Since evolutionary genetics is unable to account for the fact that a biologically more or less stable race should mentally evolve from cave-dwellers to spacemen, we can only conclude that the term "mental evolution" is more than a metaphor; and that it refers to a process in which some factors operate to which as yet we have not got a clue. All we know is that mental evolution cannot be understood either as a cumulative, linear process, or as a case of "organic growth" comparable to the maturing of the individual; and that it would perhaps be better to consider it in the light of biological evolution, of which it is a continuation.

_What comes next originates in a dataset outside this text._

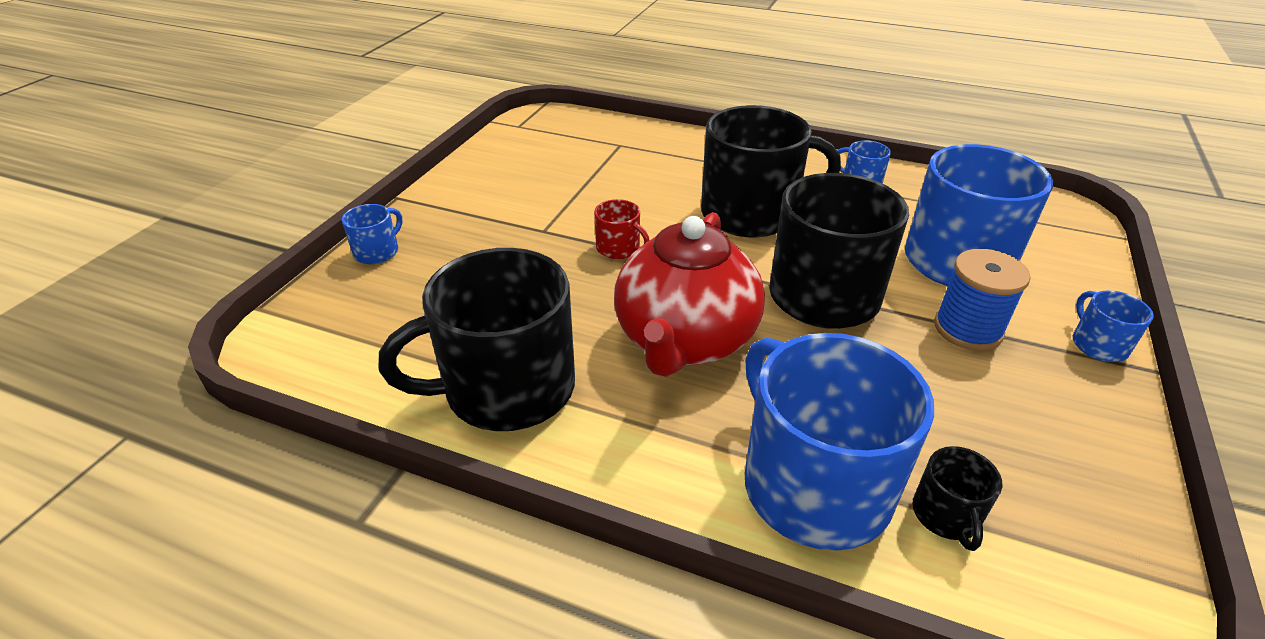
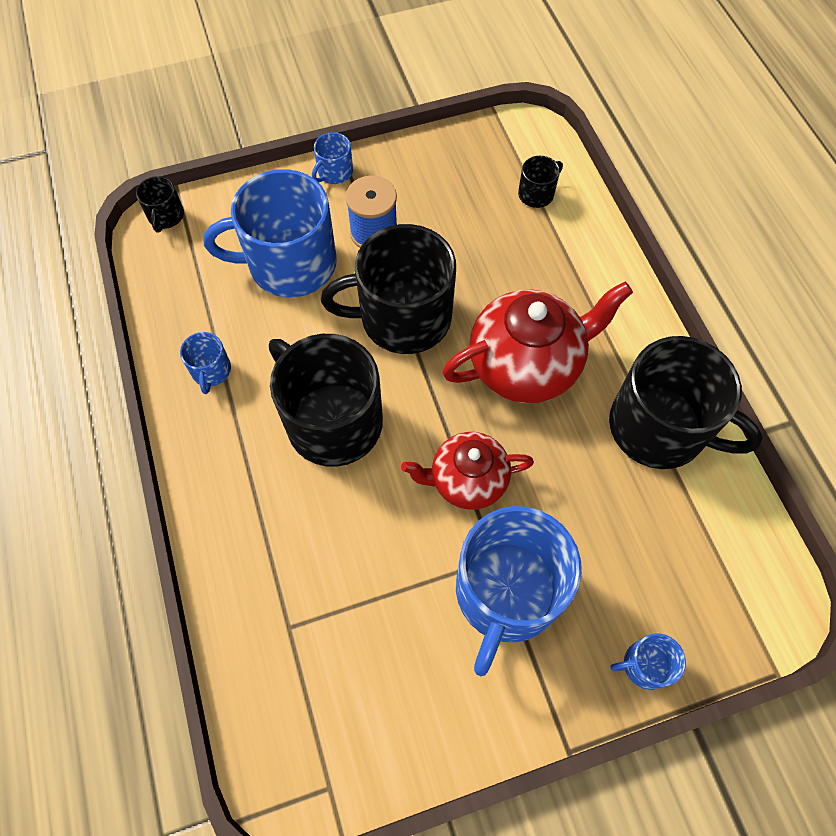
camera: 130 degrees left, 25 degrees up
red mug [594,199,649,259] -> red teapot [401,432,534,510]
blue mug [745,333,934,551] -> blue mug moved to [456,506,582,676]
none -> black mug [136,176,184,232]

It would indeed seem more expedient to treat the his
tory of thought in terms borrowed from biology (even if they can yield no more than analogies) than in terms of an arithmetical progression. "Intellectual progress" has, as it were, linear associations – a continuous curve, a steadily rising water level; whereas "evolution" is known to be a wasteful, fumbling process characterized by sudden mutations of unknown cause, by the slow grinding of selection, and by the dead-ends of overspecialization and rigid inadaptability. "Progress" can by definition never go wrong; evolution constantly does; and so does the evolution of ideas, including those of "exact science". New ideas are thrown up spontaneously like mutations; the vast majority of them are useless crank theories, the equivalent of biological freaks without survival-value. There is a constant struggle for survival between competing theories in every branch of the history of thought. The process of "natural selection", too, has its equivalent in mental evolution: among the multitude of new concepts which emerge only those survive which are well adapted to the period's intellectual milieu. A new theoretical concept will live or die according to whether it can come to terms with this environment; its survival value depends on its capacity to yield results. When we call ideas "fertile" or "sterile", we are unconsciously guided by biological analogy. The struggle between the Ptolemaic, Tychonic and Copernican systems, or between the Cartesian and Newtonian views of gravity, was decided by those criteria. Moreover, we find in the history of ideas mutations which do not seem to correspond to any obvious need, and at first sight appear as mere playful whimsies – such as Appollonius' work on conic sections, or the non-Euclidian geometries, whose practical value became apparent only later. Conversely, there are organs which have lost their purpose and are yet carried over as an evolutionary legacy: modern science is full of appendices and rudimentary monkey-tails.